Leading schools 'will shun' new modular GCSEs - News - Evening Standard
       

Leading schools 'will shun' new modular GCSEs

Plans to cut GCSEs into bite size chunks will be another "nail in the coffin" for the 20-year-old exams, private schools warned today.

The Government has paved the way for new modular GCSEs in almost all subjects from next year, in which pupils will resit individual units to improve their grades.

But the Headmasters' and Headmistresses' Conference of elite schools said the move would add to the pressure of tests and reduce the time teachers can spend giving children a genuine education.

Many of the HMC's 250 schools will ditch the new courses in favour of traditional O-level style exams, the group predicted.

The warning came as about 750,000 teenagers prepare to receive their GCSE results on Thursday.

HMC secretary Geoff Lucas said growing numbers of independent schools were dropping GCSEs in subjects such as maths and sciences in favour of the international version of the exams, which are seen as harder.

At least 70 per cent of HMC schools taught International GCSEs in at least one subject this summer, he said.

Modular GCSEs will be even less attractive than the exams are now.

Mr Lucas said: "It will add to the pressure of resits. There's no doubt that linear assessment (at the end of a two-year course) is used by a lot of our schools as a way of buying back valuable teaching and learning time, reducing the gross intrusion of assessment into curriculum time."

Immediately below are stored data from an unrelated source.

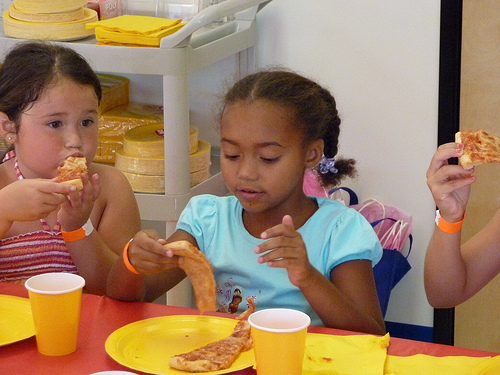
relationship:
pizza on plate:
[173, 298, 253, 373] [97, 307, 259, 372]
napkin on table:
[303, 331, 391, 373] [0, 285, 499, 372]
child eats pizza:
[106, 70, 386, 334] [41, 149, 91, 193]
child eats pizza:
[0, 40, 142, 295] [157, 233, 219, 313]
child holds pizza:
[106, 68, 390, 335] [165, 235, 217, 309]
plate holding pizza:
[103, 315, 260, 373] [168, 295, 263, 372]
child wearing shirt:
[106, 70, 386, 334] [202, 220, 287, 325]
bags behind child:
[336, 182, 421, 315] [106, 70, 386, 334]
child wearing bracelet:
[106, 70, 386, 334] [123, 238, 140, 275]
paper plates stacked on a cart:
[120, 120, 201, 156] [1, 2, 267, 293]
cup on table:
[24, 272, 86, 359] [0, 285, 499, 372]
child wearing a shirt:
[106, 70, 386, 334] [174, 194, 384, 328]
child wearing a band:
[106, 70, 386, 334] [55, 218, 98, 246]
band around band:
[55, 218, 98, 246] [59, 218, 94, 240]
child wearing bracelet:
[106, 70, 386, 334] [116, 243, 150, 262]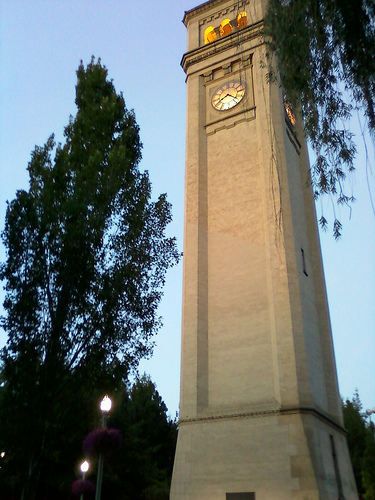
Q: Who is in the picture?
A: No one.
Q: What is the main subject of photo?
A: Clock tower.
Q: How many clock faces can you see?
A: 2.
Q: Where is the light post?
A: To the left of the clock tower.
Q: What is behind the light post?
A: Trees.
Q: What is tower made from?
A: Concrete.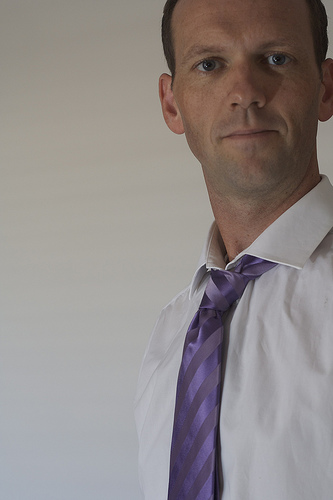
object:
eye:
[189, 43, 226, 83]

The reforms "will be an additional nail in the coffin for GCSEs as far as many of our schools are concerned", he said. "I think a lot of people will just defect to doing International GCSEs."

International GCSEs involve exams after two years, no coursework and have been likened to traditional O-levels, which were replaced by GCSEs in 1988.

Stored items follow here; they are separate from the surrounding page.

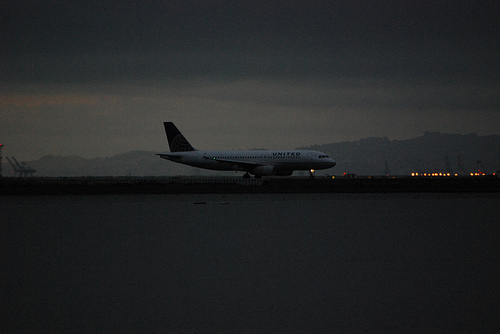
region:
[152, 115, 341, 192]
airplane on tarmac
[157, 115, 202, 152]
tail on top of airplane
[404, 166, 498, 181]
line of yellow lights lining tarmac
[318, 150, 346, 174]
nose of white airplane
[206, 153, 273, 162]
line of windows on side of airplane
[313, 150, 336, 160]
windshield on front of airplane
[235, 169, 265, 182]
wheels on bottom of airplane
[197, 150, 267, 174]
wing on side of airplane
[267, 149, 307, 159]
name on side of airplane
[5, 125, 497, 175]
rock structure bordering tarmac in background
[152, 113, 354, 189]
An airplane on a runway strip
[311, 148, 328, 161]
part of a window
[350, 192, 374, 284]
part of a runway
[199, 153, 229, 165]
part of a plane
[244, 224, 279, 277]
part of a runway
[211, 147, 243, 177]
edge of a wing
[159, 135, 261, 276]
part of a plane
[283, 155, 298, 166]
edge of a plane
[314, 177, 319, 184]
part of a wheel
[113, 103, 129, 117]
this is the sky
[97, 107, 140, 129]
the sky is blue in color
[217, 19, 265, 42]
the sky has clouds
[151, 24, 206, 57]
the clouds are black in color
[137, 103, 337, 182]
this is an airplane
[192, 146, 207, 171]
the plane is white in color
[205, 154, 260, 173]
this is a wing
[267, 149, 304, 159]
these are some writings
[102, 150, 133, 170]
this is a hill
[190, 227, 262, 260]
this is the runway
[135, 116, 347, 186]
a jet on a runway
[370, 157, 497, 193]
a row of lights in the distance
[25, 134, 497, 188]
a distant mountain range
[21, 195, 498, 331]
a flat stretch of concrete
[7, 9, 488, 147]
a dark cloudy sky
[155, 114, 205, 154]
a large jet's tail fin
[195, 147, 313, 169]
a row of windows on a plane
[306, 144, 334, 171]
a large jet's windshield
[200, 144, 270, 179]
a large jet's right wing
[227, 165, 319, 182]
a large jet's landing gear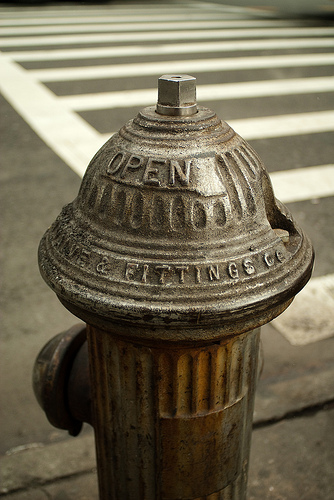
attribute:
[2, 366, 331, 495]
curb — low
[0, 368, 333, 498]
sidewalk — concrete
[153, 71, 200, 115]
bolt — giant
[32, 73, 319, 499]
fire hydrant — dry, grey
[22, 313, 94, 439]
valve — closed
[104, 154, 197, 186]
word — open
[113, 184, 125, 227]
indentation — oval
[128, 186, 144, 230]
indentation — oval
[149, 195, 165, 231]
indentation — oval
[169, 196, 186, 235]
indentation — oval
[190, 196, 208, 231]
indentation — oval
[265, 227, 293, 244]
bolt — small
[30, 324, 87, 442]
rimmed plug — protuding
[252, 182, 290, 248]
opening — deep, arched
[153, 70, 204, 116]
angle bolt — angled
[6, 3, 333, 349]
lines — thick, white, gray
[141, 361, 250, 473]
rust — brown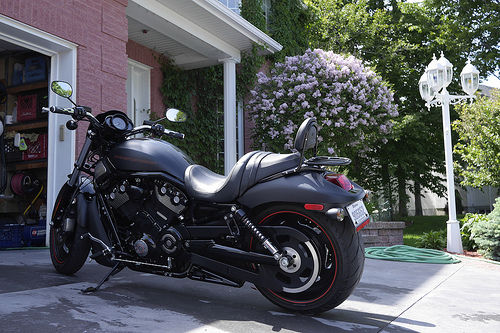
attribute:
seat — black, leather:
[194, 146, 298, 203]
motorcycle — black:
[39, 80, 371, 313]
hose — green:
[357, 235, 470, 279]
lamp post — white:
[435, 100, 472, 257]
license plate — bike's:
[329, 199, 396, 229]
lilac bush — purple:
[248, 46, 403, 172]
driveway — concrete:
[0, 242, 500, 331]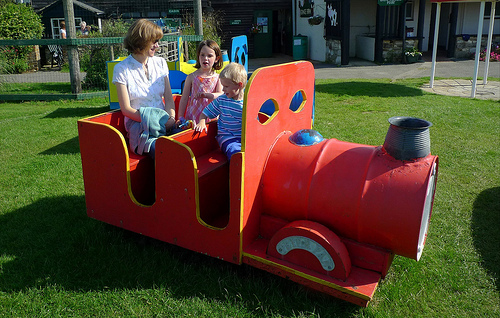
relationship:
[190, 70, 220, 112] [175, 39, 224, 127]
dress on children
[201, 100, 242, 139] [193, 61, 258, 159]
shirt on boy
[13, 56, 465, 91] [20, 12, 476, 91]
road in background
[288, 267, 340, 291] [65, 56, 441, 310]
color on side of train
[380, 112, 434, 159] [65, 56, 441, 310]
spout on front of train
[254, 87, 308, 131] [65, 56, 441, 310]
design on train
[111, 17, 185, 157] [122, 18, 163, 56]
people with hair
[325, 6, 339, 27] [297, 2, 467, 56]
animal on wall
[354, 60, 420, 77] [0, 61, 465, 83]
color on road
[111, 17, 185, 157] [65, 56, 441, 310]
people sitting in train train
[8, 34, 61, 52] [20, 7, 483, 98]
post in background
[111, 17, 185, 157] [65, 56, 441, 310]
people sitting in train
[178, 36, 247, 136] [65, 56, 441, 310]
children sitting in train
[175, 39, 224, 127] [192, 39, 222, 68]
children with hair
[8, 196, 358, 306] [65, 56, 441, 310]
shadow cast by train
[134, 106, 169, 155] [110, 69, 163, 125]
sweater draped over arm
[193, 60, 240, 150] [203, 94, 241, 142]
boy in shirt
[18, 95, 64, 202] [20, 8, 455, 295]
grass in park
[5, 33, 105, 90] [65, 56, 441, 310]
fence behind train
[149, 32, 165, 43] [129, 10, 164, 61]
glasses on face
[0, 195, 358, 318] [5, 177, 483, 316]
shadow on ground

From 2009, most GCSE subjects will be available in modular courses, allowing pupils to take exams after one year and resit them if they are not happy with their results.

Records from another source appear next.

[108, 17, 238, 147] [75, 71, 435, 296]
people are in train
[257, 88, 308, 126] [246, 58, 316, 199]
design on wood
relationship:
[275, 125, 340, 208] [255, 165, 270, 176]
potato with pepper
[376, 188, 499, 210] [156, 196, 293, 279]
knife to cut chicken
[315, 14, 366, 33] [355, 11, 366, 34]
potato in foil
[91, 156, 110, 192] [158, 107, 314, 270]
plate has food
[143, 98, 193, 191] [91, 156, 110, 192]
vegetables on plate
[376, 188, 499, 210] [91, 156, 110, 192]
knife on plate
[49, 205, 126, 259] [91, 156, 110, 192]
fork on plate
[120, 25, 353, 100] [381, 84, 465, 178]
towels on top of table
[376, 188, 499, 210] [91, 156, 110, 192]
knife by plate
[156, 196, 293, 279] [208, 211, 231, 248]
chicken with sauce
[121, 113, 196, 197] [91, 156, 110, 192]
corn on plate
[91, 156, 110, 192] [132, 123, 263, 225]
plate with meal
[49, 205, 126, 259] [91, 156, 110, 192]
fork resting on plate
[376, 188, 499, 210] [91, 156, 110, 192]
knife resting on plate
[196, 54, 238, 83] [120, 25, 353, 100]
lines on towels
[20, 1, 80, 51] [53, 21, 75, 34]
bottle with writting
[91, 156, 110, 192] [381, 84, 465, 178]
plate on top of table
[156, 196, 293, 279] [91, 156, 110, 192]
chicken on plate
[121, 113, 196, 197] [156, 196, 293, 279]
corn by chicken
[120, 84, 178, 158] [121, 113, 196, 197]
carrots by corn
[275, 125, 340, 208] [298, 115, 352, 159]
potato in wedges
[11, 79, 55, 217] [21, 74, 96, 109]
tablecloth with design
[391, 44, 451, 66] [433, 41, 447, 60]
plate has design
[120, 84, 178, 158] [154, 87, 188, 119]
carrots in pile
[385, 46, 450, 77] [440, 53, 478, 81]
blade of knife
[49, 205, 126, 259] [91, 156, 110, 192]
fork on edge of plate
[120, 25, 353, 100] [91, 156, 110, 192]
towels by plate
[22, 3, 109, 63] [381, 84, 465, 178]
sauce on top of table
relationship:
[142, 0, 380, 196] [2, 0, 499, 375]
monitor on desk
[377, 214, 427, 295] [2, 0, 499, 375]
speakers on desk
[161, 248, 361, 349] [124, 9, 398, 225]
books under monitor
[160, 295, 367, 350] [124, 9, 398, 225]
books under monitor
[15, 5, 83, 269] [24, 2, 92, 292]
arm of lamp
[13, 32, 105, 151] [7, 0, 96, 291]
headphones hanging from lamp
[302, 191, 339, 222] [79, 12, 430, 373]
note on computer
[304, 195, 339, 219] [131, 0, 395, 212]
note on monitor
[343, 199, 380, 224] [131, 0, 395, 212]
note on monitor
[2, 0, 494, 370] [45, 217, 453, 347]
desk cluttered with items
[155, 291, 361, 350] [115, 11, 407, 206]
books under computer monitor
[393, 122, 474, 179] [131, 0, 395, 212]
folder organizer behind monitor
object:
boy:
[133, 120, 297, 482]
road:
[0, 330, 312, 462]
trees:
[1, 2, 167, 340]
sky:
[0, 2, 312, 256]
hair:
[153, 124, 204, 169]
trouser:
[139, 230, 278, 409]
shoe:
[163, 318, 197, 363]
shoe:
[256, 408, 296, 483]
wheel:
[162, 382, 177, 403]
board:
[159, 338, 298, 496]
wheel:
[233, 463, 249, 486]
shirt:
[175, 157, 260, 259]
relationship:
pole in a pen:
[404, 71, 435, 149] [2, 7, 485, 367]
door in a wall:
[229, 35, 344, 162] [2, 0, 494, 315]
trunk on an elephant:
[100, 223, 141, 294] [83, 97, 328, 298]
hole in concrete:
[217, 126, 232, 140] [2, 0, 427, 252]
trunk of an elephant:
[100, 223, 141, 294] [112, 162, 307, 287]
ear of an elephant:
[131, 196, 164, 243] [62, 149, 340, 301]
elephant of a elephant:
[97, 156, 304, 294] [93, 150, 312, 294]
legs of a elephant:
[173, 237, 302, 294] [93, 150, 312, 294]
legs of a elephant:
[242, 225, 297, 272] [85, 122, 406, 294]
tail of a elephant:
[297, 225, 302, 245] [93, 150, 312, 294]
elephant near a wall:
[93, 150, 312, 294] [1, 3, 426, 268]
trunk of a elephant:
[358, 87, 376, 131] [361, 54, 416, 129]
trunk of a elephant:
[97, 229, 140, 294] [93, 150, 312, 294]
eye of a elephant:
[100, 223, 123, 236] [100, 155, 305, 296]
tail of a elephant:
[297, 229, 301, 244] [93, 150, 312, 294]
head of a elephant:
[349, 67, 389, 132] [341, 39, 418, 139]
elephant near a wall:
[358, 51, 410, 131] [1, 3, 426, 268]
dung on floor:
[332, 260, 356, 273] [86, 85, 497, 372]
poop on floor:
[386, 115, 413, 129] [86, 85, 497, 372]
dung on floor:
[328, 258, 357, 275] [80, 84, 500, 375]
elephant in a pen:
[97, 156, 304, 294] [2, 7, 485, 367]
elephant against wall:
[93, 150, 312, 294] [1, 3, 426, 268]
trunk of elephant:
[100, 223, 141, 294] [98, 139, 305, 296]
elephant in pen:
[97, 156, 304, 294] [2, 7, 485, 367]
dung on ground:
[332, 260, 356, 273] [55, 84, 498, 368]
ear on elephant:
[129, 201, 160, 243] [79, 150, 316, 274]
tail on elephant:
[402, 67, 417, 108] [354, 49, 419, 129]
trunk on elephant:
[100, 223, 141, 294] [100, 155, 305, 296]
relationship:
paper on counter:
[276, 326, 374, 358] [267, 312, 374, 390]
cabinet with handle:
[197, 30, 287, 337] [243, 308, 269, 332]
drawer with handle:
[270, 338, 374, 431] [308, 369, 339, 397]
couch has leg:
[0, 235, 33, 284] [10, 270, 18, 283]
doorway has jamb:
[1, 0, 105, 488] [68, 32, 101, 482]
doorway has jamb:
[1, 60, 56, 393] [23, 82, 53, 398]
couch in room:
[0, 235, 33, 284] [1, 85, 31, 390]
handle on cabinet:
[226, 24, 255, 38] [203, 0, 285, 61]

And a new course in basic literacy and numeracy for daily life will also be compulsory in revised English and maths GCSEs from 2010. Pupils must pass this so-called "functional skills" element in order to get a C grade or better.

Mr Lucas said HMC schools were bound to reject this extra skills "hurdle".

Dividing GCSEs into modules brings the exams into closer alignment with A-levels, which became modular in 2000.

Critics fear cutting the courses into chunks will make GCSEs easier to pass. When A-levels became modular, the pass rate suddenly rose, leading to a grading crisis that contributed to the resignation of Estelle Morris as education secretary.

Pupils taking the new modular GCSEs will be able to complete up to 60 per cent of their courses before their final exams.

A spokeswoman for the Qualifications and Curriculum Authority, which devised the plan, insisted exam standards were being maintained. Two-year "linear" courses will still be available, she said.

"We don't require it to be either linear or (modular). We set the criteria. The awarding bodies then decide which qualifications schools and colleges are most likely to engage with."

The pass rate for GCSE top grades is expected to rise again when results are published on Thursday.

Experts predict the proportion of A and A* grades awarded to 16-yearolds could reach 20 per cent for the first time.